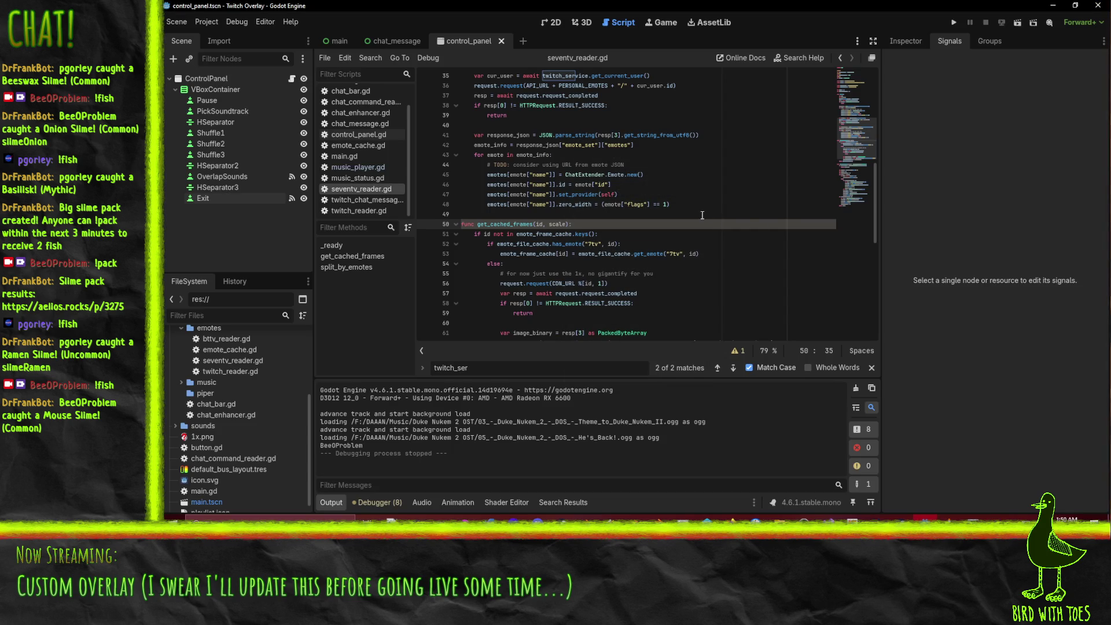
- Enable Sharp Corners and No Focus in the project's window settings
click(207, 26)
click(217, 38)
scroll(602, 308, down, 3)
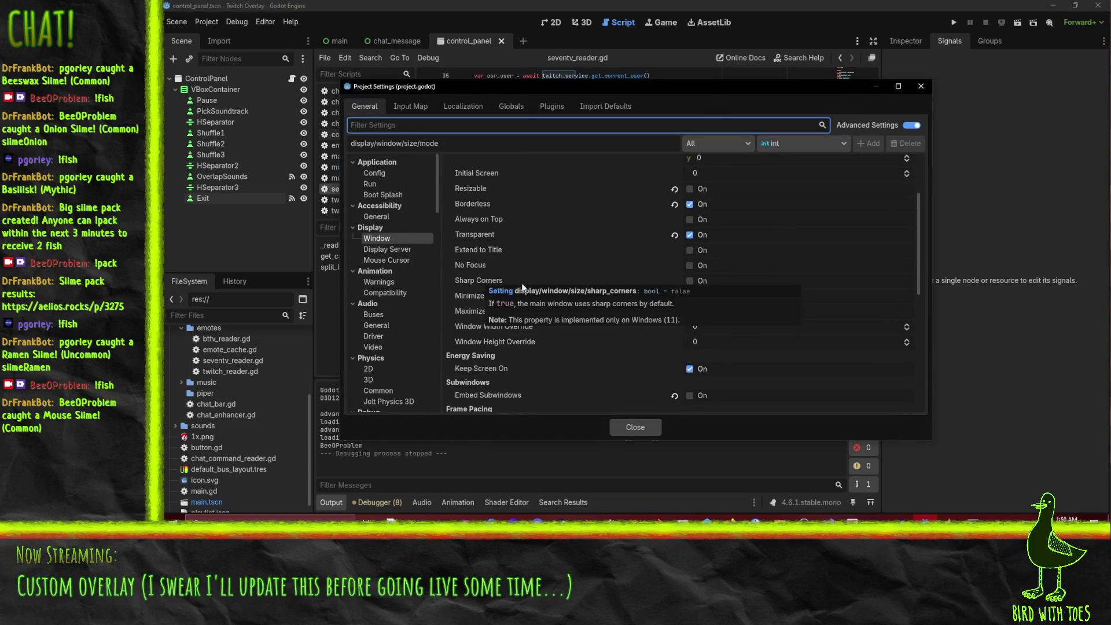
click(690, 281)
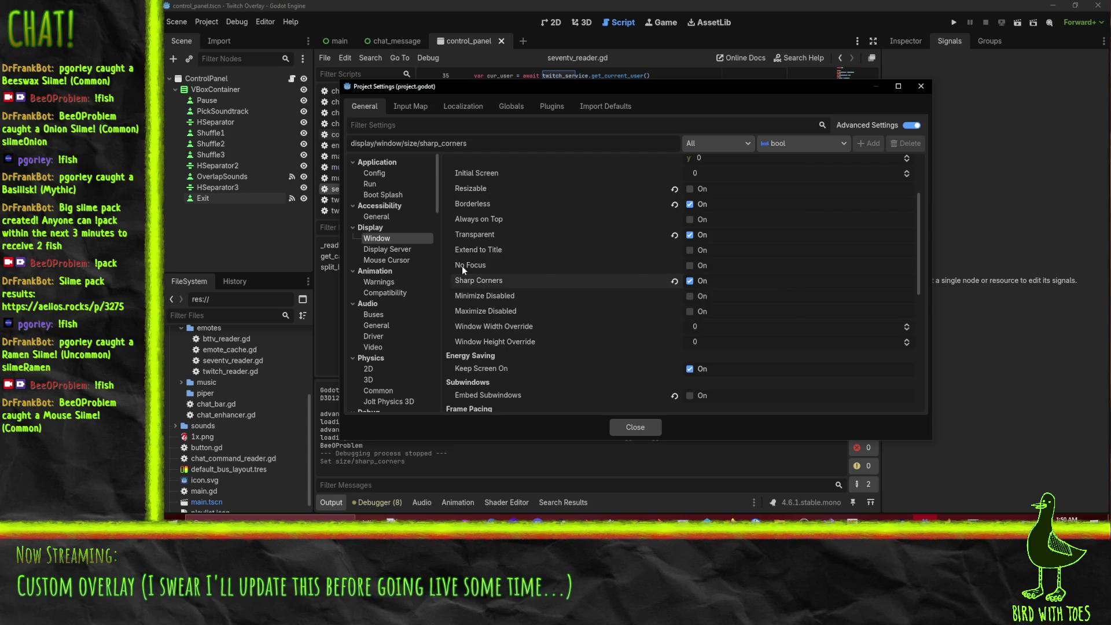
mouse_move(462, 265)
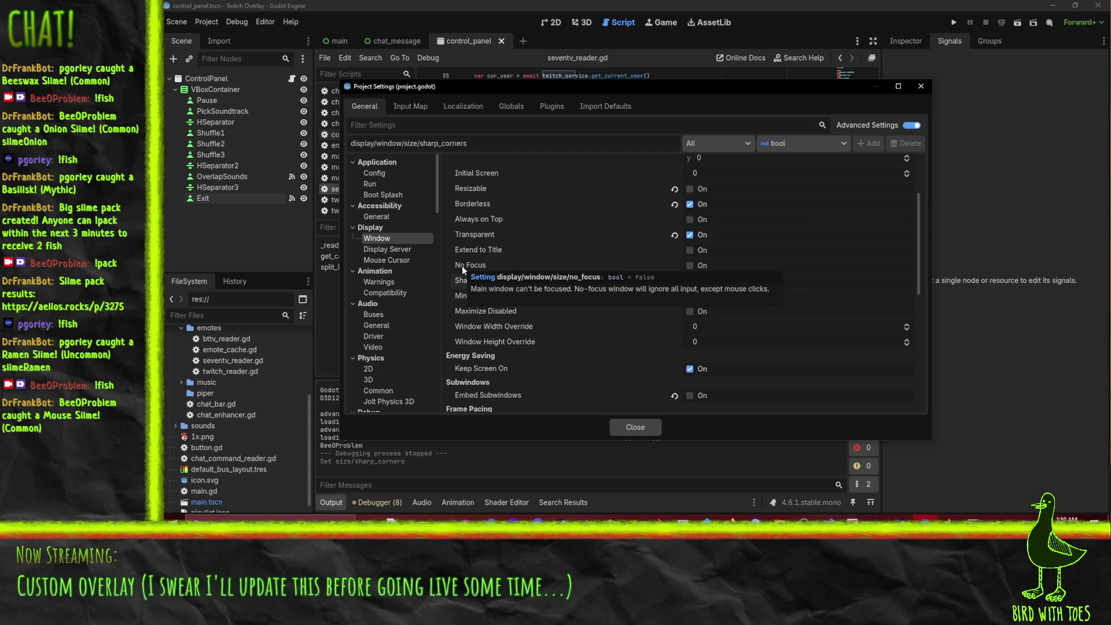
click(690, 266)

- - - -

● **EXERCISE DIRECTIONS**:
Word for word, return the material above, but drop the pictures.

● **WORKED SOLUTION**:
- Enable Sharp Corners and No Focus in the project's window settings
click(207, 26)
click(217, 38)
scroll(602, 308, down, 3)
click(690, 281)
mouse_move(462, 265)
click(690, 266)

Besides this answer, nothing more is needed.